L’autorizzazione a produrre i dealcolati permette di superare l’anomalia di poterli commercializzare ma non produrre per cui le nostre aziende dovevano farlo all’estero, probabilmente con impianti costruiti in Italia. L’area dei dealcolati in questa edizione stata inserita in Vinitaly Mixology, dedicato al mondo dei cocktail, con spazi espositivi (35 i produttori presenti, circa il doppio del 2024, tra cui molte aziende leader mondiali quali Nonino e Campari), masterclass e il Cocktail Bar Mixology in cui sperimentare dal vivo l’arte di miscelare le bevande alcoliche, compresi i vini, arte sempre più apprezzata dal mondo horeca e dai consumatori in cerca di qualità e nuovi sapori. Ambito ideale anche per 0 Alcohol Cocktail Bar in cui realizzare miscelati ‘alcohol free’ con i vini NoLo di otto aziende espositrici.

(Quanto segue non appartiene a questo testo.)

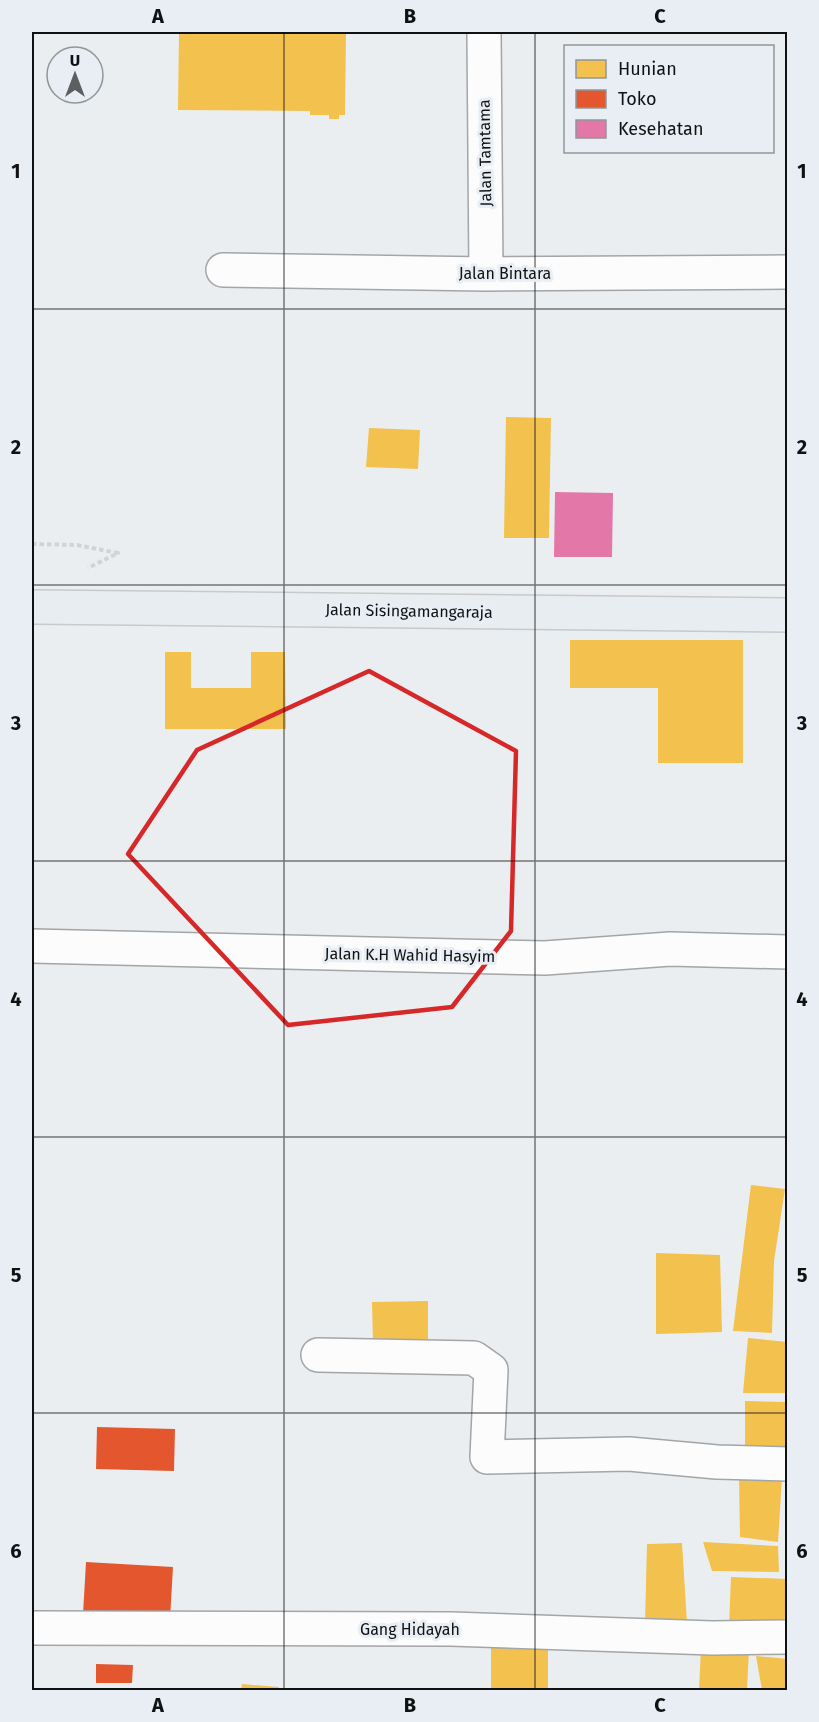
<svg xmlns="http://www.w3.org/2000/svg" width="819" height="1722" viewBox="0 0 819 1722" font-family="'Fira Sans',sans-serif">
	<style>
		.homes { fill: #f2c14e }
		.shops { fill: #e4572e }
		.health { fill: #e377a8 }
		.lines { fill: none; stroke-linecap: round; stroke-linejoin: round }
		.minor-casing { stroke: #a3a5a7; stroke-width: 36 }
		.major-casing { stroke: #c8c9ca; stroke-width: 36 }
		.path { stroke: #d2d3d3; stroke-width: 4; stroke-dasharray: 4.5 3; stroke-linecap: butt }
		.minor { stroke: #fcfcfd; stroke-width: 33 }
		.major { stroke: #e8edf1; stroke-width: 33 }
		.marked { fill: none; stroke: #d62828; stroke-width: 4.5; stroke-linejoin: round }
		.grid { fill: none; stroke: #0f1113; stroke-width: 1.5; stroke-opacity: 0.55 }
		.labels { text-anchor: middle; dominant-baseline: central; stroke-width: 6; stroke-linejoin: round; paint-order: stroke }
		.street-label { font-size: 16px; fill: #0f1113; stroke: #e8eef3 }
		.neatline { fill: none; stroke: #0f1113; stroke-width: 2 }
		.grid-label { font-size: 20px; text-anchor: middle; font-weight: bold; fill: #0f1113 }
	</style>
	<rect width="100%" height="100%" fill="#ebeef0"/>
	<path class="homes" d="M179 32H346L345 115H339V119H329V115H310V111L178 110Z
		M506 417 551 418 549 538H504Z
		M369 428 420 430 418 469 366 467Z
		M570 640H743V763H658V688H570Z
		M165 652H191V688H251V652H285L286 729H165Z
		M751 1185 785 1189 774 1261 772 1333 733 1331Z
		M656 1253 720 1255 722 1332 656 1334Z
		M428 1301V1350L373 1343 372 1302Z
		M748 1338 788 1342V1393H743Z
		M745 1401 788 1402V1456L745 1455Z
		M739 1476 782 1478 778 1542 740 1537Z
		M703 1542 778 1546 779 1572 712 1571Z
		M682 1543 687 1623H645L647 1544Z
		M731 1577 788 1579 784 1628 729 1627Z
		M491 1643H548V1690H491Z
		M701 1648 749 1650 747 1690H699Z
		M756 1656 788 1659V1690H762Z
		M242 1684 279 1687 278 1690H241Z"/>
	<path class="shops" d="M97 1427 175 1429 174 1471 96 1469Z
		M86 1562 173 1567 170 1619 83 1614Z
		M96 1664 133 1665 132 1683H96Z"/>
	<path class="health" d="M555 492 613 493 612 557H554Z"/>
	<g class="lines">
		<defs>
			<path id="minor" d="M484 32 486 274
				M223 270 486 274 788 272
				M32 946 545 958 670 949 788 952
				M318 1355 474 1358 491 1370 487 1457 629 1454 717 1462 788 1464
				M32 1628 451 1629 712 1638 788 1637"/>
			<path id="major" d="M32 607 788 615"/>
		</defs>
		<use href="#minor" class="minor-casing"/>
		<use href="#major" class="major-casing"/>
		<path class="path" d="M32 544 77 545 118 553 88 568"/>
		<use href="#minor" class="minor"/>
		<use href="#major" class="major"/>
	</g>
	<path class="marked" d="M369 671 516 751 511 931 452 1007 288 1025 128 854 197 750Z"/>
	<path class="grid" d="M284 32V1690M535 32V1690M32 309H788M32 585H788M32 861H788M32 1137H788M32 1413H788"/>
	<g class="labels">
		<g class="street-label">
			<text transform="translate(485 153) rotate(-91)">Jalan Tamtama</text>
			<text x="505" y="273">Jalan Bintara</text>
			<text transform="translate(409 611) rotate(1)">Jalan Sisingamangaraja</text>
			<text transform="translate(410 955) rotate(1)">Jalan K.H Wahid Hasyim</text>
			<text x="410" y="1629">Gang Hidayah</text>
		</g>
	</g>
	<rect width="819" height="1722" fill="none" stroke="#e8eef3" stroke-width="66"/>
	<rect x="564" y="45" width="210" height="108" fill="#e8eef3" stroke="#919699" stroke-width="1.5"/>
	<rect x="576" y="60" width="30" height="18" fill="#f2c14e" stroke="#919699" stroke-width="1.5"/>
	<text x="618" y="75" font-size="18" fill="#0f1113">Hunian</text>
	<rect x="576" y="90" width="30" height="18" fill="#e4572e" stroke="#919699" stroke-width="1.5"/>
	<text x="618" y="105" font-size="18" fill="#0f1113">Toko</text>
	<rect x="576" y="120" width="30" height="18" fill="#e377a8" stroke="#919699" stroke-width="1.5"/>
	<text x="618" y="135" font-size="18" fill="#0f1113">Kesehatan</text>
	<g transform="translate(75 75)"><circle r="28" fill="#e8eef3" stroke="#919699" stroke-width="1.5"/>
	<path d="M0-4.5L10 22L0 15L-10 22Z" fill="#5c5e60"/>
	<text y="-9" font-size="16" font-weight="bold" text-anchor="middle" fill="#0f1113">U</text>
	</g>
	<rect x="33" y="33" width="753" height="1656" class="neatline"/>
	<g class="grid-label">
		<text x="158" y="23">A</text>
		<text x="410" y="23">B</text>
		<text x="660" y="23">C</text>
		<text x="16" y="178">1</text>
		<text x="802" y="178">1</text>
		<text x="16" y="454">2</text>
		<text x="802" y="454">2</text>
		<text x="16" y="730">3</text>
		<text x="802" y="730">3</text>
		<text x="16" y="1006">4</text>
		<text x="802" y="1006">4</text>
		<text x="16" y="1282">5</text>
		<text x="802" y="1282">5</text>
		<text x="16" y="1558">6</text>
		<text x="802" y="1558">6</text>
		<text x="158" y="1712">A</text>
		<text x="410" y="1712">B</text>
		<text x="660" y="1712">C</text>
	</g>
</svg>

Vinitaly 2025 nel confronto con i suoi competitor Wine Paris e Pro Wein si è confermato il Salone più aperto al futuro grazie alla capacità di essere “crocevia di tendenze che” Vinitaly “per vocazione intercetta, monitora e analizza” (citando il presidente di VeronaFiere). Caratteristica che certamente gli permetterà di essere efficace supporto ai produttori italiani in questo difficile ma stimolante momento in cui i dazi e l’imprevedibilità trumpiana creano non solo problemi sul principale mercato del nostro export, ma incognite e incertezze per le ripercussioni che potranno avere sulle economie e il tenore di vita di molti Paesi clienti o possibili clienti dei nostri vini. L’augurio è di vedere in Vinitaly 2026 almeno l’effervescenza e l’ottimismo che hanno caratterizzato Vinitaly 2025.